155,5 Milliarden Franken an Barmitteln wurden eingesetzt, um eine Nettoerhöhung der betrieblichen Aktiven zu finanzieren, während die Nettozunahme der betrieblichen Passiven einen Mittelzufluss von 80,1 Milliarden Franken bewirkte. Die höheren Barmittel wurden im Rahmen des Ausbaus unserer Geschäftsaktivitäten zur Finanzierung von betrieblichen Aktiven verwendet. Die vergleichbaren Beträge fielen 2004 und 2003 niedriger aus, was primär der anhaltenden Erholung an den Finanzmärkten zuzuschreiben war. Die Zahlungen an Steuerbehörden erreichten 2005 2,4 Mil­liarden Franken, 1,1 Milliarden Franken mehr als im Vorjahr. Grund dafür ist der zwischen 2003 und 2004 gestiegene Reingewinn.

Investitionstätigkeit

Aus der Investitionstätigkeit resultierte ein Mittelabfluss von 2,4 Milliarden Franken. Hauptgründe hierfür waren die Akquisition neuer Geschäfte im Betrag von insgesamt 1,5 Milliarden Franken, der um 1,9 Milliarden Franken höhere Erwerb von Liegenschaften und übrigen Sachanlagen und die Nettozunahme der Finanzanlagen um 2,5 Milliarden Franken. Die Veräusserung von Tochter- und assoziierten Gesellschaften hatte 2005 Mittelzuflüsse von 3,2 Milliarden Franken zur Folge, wovon 1,9 Milliarden Franken auf den Verkauf von Private Banks & GAM entfielen. 2004 waren noch Nettomittelabflüsse aus der Investitionstätigkeit in Höhe von 1,0 Milliarden Franken verzeichnet worden, denen hauptsächlich folgende Faktoren zugrunde lagen: die Akquisition neuer Geschäfte in Höhe von 2,5 Milliarden Franken sowie der Kauf von Liegenschaften und übrigen Sachanlagen im Wert von 0,5 Milliarden Franken. Diese Kosten wurden nur zum Teil durch Mittelzuflüsse aus Veräusserungen von Tochter- und assoziierten Gesellschaften sowie aus dem Nettoverkauf von Finanzanlagen ausgeglichen.

Finanzierungstätigkeit

Aus der Finanzierungstätigkeit gingen 2005 Cashflows von 64,5 Milliarden Franken hervor, die zur Finanzierung des Ausbaus unserer Geschäftsaktivitäten genutzt wurden. Diese Zuflüsse stammen aus der Nettoemission von Geldmarktpapieren im Betrag von 23,2 Milliarden Franken sowie aus der Ausgabe langfristiger Schuldtitel im Wert von 76,3 Milliarden Franken.

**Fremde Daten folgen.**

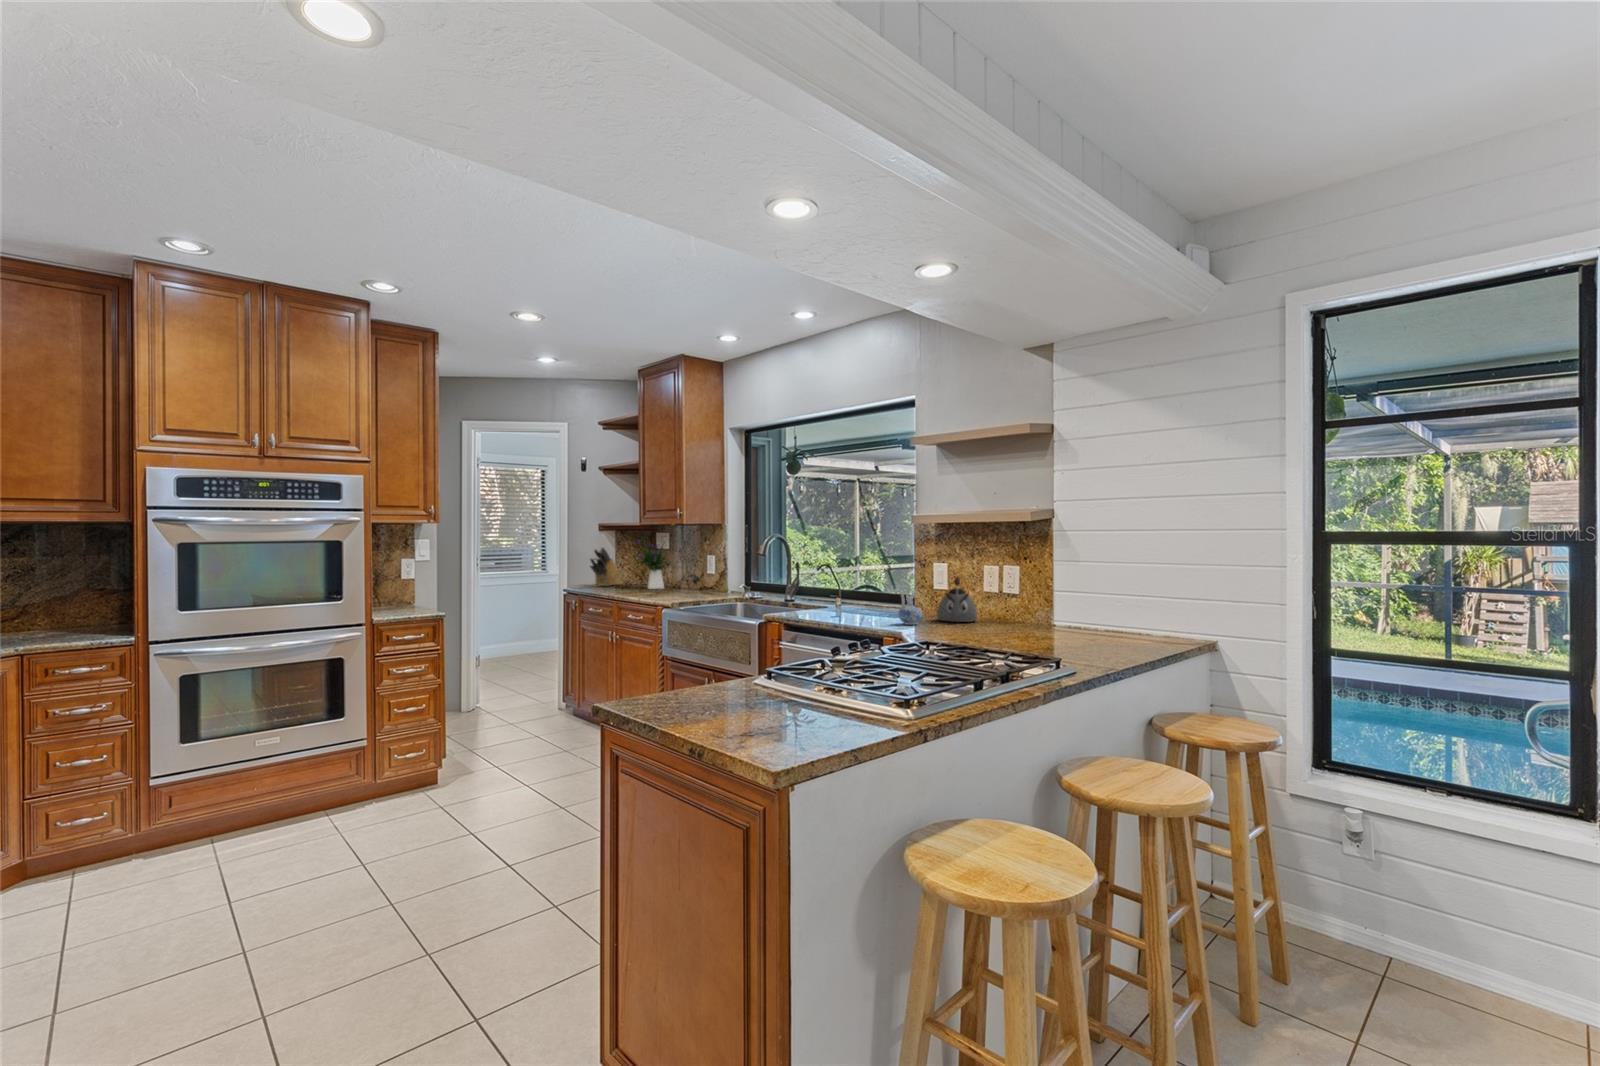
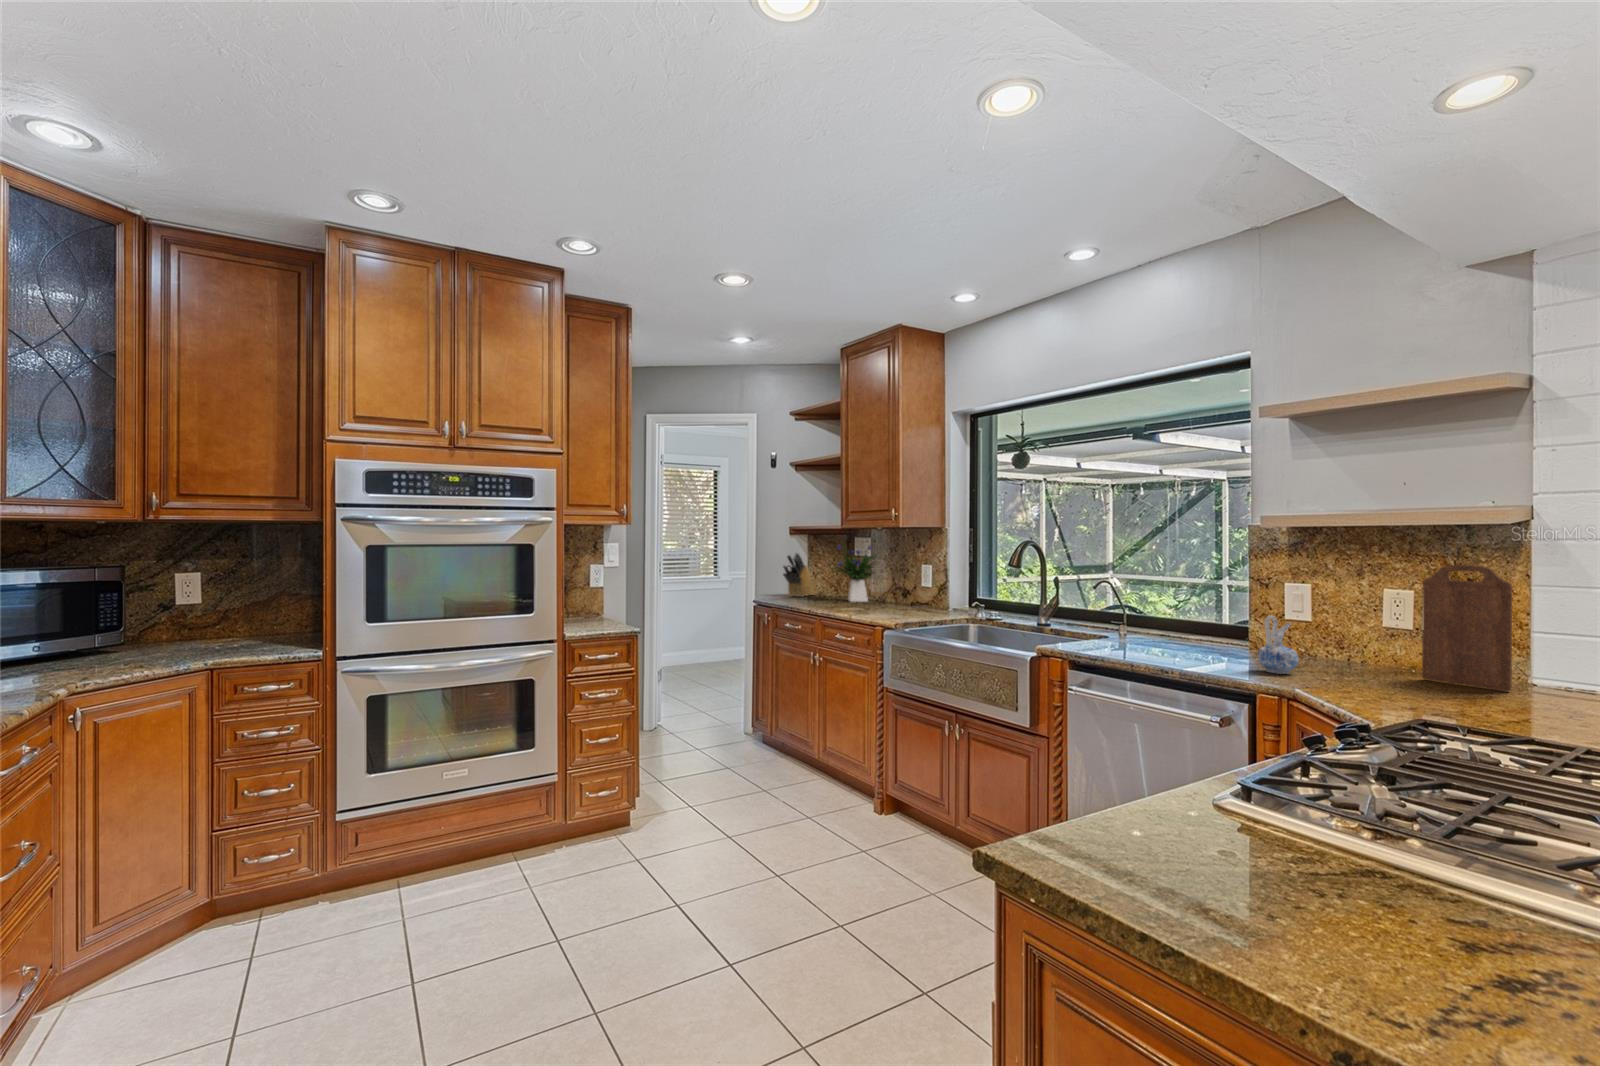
cutting board: none [997,548,1037,629] -> present [1422,565,1512,692]
kettle: present [937,577,977,622] -> none [1305,604,1377,671]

Letztere überstiegen die Rückzahlungen von Papieren mit langer Laufzeit von insgesamt 30,5 Milliarden Franken deutlich. Diesen Zuflüssen standen Abflüsse aufgrund von Bewegungen bei den eigenen Aktien und Derivatgeschäften auf eigenen Aktien (2,4 Milliarden Franken) sowie Dividendenzahlungen (3,1 Milliarden Franken) gegenüber. Im Jahr zuvor hatten wir Nettomittelzuflüsse von 39,8 Milliarden Franken aus unserer Finanzierungstätigkeit verzeichnet. Der Unterschied zwischen den beiden Jahren erklärt sich grösstenteils durch die verstärkte Ausgabe langfristiger Schuldtitel (plus 25,1 Milliarden Franken) im Jahr 2005.